De 1890 à 1900, avec des reprises dans son activité tardive, la peinture de Mancini est caractérisée par une utilisation savante et harmonieuse des noirs, qu'il emploie souvent juxtaposés à une palette riche en couleurs qui ont tendance à s'assombrir, tout en restant toujours brillantes : c'est la période des grands portraits. De plus, il faut tenir compte du fait que presque toutes les figures qu'il a peintes restent figées dans la toile comme pour un véritable portrait, à commencer par les gamins des rues de la période napolitaine pour finir avec les dames rococo et en costume de son activité plus tardive.
[1] 1852 : Cavour, 1810-61, devient président du Grand Ministère.
1857 : Pisacane débarque à Ponza.
[2] 1866. Émanation des lois subversives.

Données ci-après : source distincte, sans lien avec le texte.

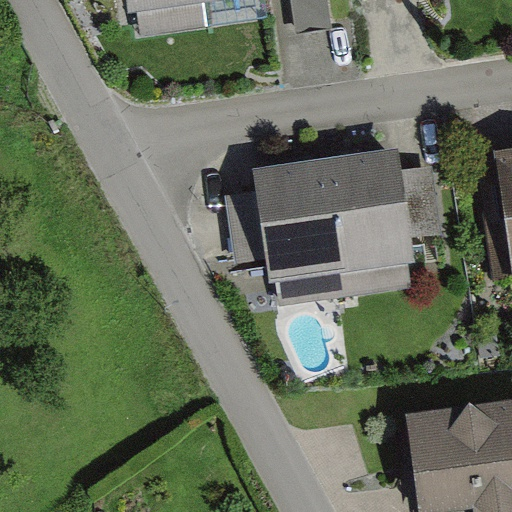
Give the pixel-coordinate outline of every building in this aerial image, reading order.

L'expression subversion de l'axe ecclésiastique désigne les effets de deux lois post-unitaires, et notamment le décret royal 3036 du 7 juillet 1866 de suppression des Ordres et des Corporations religieuses (en exécution de la Loi du 28 juin 1866, n° 2987), et la loi 3848 du 15 août 1867 pour la liquidation de l'Axe ecclésiastique. Aucune forme particulière de protection des biens artistiques des églises et des autres bâtiments monastiques n'a été prévue, même si les directeurs du domaine chargés de la vente pouvaient poser parmi les conditions spéciales, ce qu'ils jugeaient nécessaire pour la conservation des biens contenant des monuments, des objets d'art et similaires. De fait, une terrible dispersion d'œuvres artistiques a eu lieu, dont le contexte historique et culturel d'origine a souvent été détruit ou oublié. Seuls les biens artistiques les plus importants ont trouvé un abri dans les musées provinciaux. La soi-disant question méridionale était née : en 1878, après à peine une décennie de mise en œuvre des lois de subversion, Pasquale Villari écrivait les Lettres méridionales. La suppression de nombreux ordres religieux a eu des conséquences négatives sur le pouvoir des entités ecclésiastiques dans l'ex Royaume de Naples : les deux lois de 1866 et 1867 ont généré des gains considérables pour le trésor public et ont permis la redistribution d'une énorme quantité de biens immobiliers, ayant supprimé pas moins de 117 monastères sur un total général de 1322 supprimés dans tout le royaume d'Italie. Le système semi-féodal du Royaume des deux Sicile a été remplacé par la Mainmorte.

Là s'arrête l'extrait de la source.